Collective dose to a population of 10,000 person-rem (0.01 Sv (1 rem) to each person in a population of 10,000) may result in five additional cancer fatalities, besides the 2,000 that will occur naturally. That is, there would be 2,005 fatal cancers, rather than 2,000. However, the natural incidence of fatal cancers is not precisely 2,000, and it is not possible to unequivocally distinguish these additional cases from those occurring naturally. As a consequence of collective dose in a lifetime, approximately 42 out of 100 people will be diagnosed with cancer from causes unrelated to radiation. As previously mentioned, about 20 percent of the population dies from some form of cancer. So, of the 42 percent of people who develop cancer, half will survive. If 100 people received a dose of 0.1 Sv (10 rem), it is estimated that there will be one additional cancer incidence in this group for a total of 43 cancer incidents. More information concerning risk from ionizing radiation is available in Regulatory Guide 8.29, Instruction Concerning Risks from Occupational Radiation Exposure, Revision 1, issued February 1996

[Ref. 33].

In summary, ionizing radiation can cause biological effects. While the biological effects from ionizing radiation are not unique to radiation, it is important to limit the amount of radiation dose received by an individual. The probability of stochastic effects of radiation, such as causing cancer, increase with radiation dose. The limitation of stochastic effects is achieved by keeping all justifiable exposures ALARA, given economic and social factors being considered, subject always to the boundary condition that the appropriate dose limit is not exceeded. Deterministic effects have a threshold dose that must be exceeded for the effects to occur, and the severity of these effects also increases with dose. The prevention of deterministic effects is achieved by setting dose equivalent limits at sufficiently low values so that no threshold dose would be reached, even following exposure for the whole of a lifetime or for the total period of an individuals working life. As discussed above, the NRC has set dose limits to minimize stochastic effects and to avoid deterministic effects.

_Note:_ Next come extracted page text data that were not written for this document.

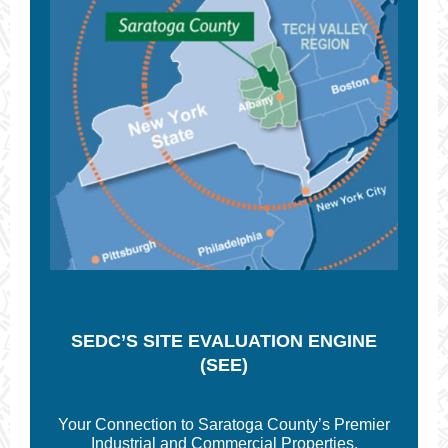
SEDC’S SITE
EVALUATION ENGINE
(SEE)
Your Connection to Saratoga County’s Premier
Industrial and Commercial Properties.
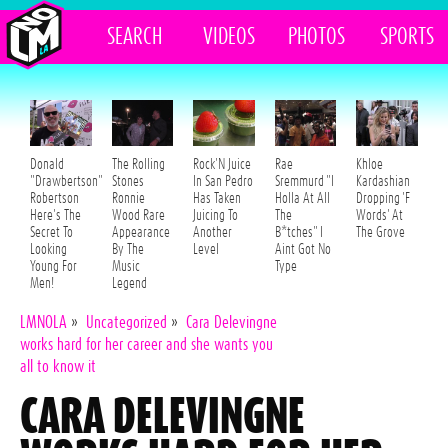
SEARCH
VIDEOS
PHOTOS
SPORTS
Donald
The Rolling
Rock'N Juice
Rae
Khloe
"Drawbertson"
Stones
In San Pedro
Sremmurd "I
Kardashian
Robertson
Ronnie
Has Taken
Holla At All
Dropping 'F
Here's The
Wood Rare
Juicing To
The
Words' At
Secret To
Appearance
Another
B*tches" I
The Grove
Looking
By The
Level
Aint Got No
Young For
Music
Type
Men!
Legend
LMNOLA
»
Uncategorized
»
Cara Delevingne
works hard for her career and she wants you
all to know it
CARA DELEVINGNE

Therefore, the aim of the NRCs radiation protection standards is to prevent detrimental deterministic effects and to limit the probability of stochastic effects to levels deemed to be acceptable.

The control room design criteria radiation unit of rem TEDE does not technically match the expected measured deterministic health effects expected from a reactor accident. However, the 10 CFR Part 20 annual occupational exposure limit of 0.05 Sv (5 rem) TEDE is set sufficiently low that no deterministic threshold dose would be reached. This occupational exposure limit is applicable to both normal and emergency conditions. The review of regulations pertaining to occupational workers and radiation protection recommendations for workers during emergency conditions identified a range of recommended acceptable criteria. These criteria would continue to provide reasonable assurance that the facility can be operated during an emergency without undue risk to public health and safety as they are set sufficiently low to protect against deterministic health effects that would cause operator impartment.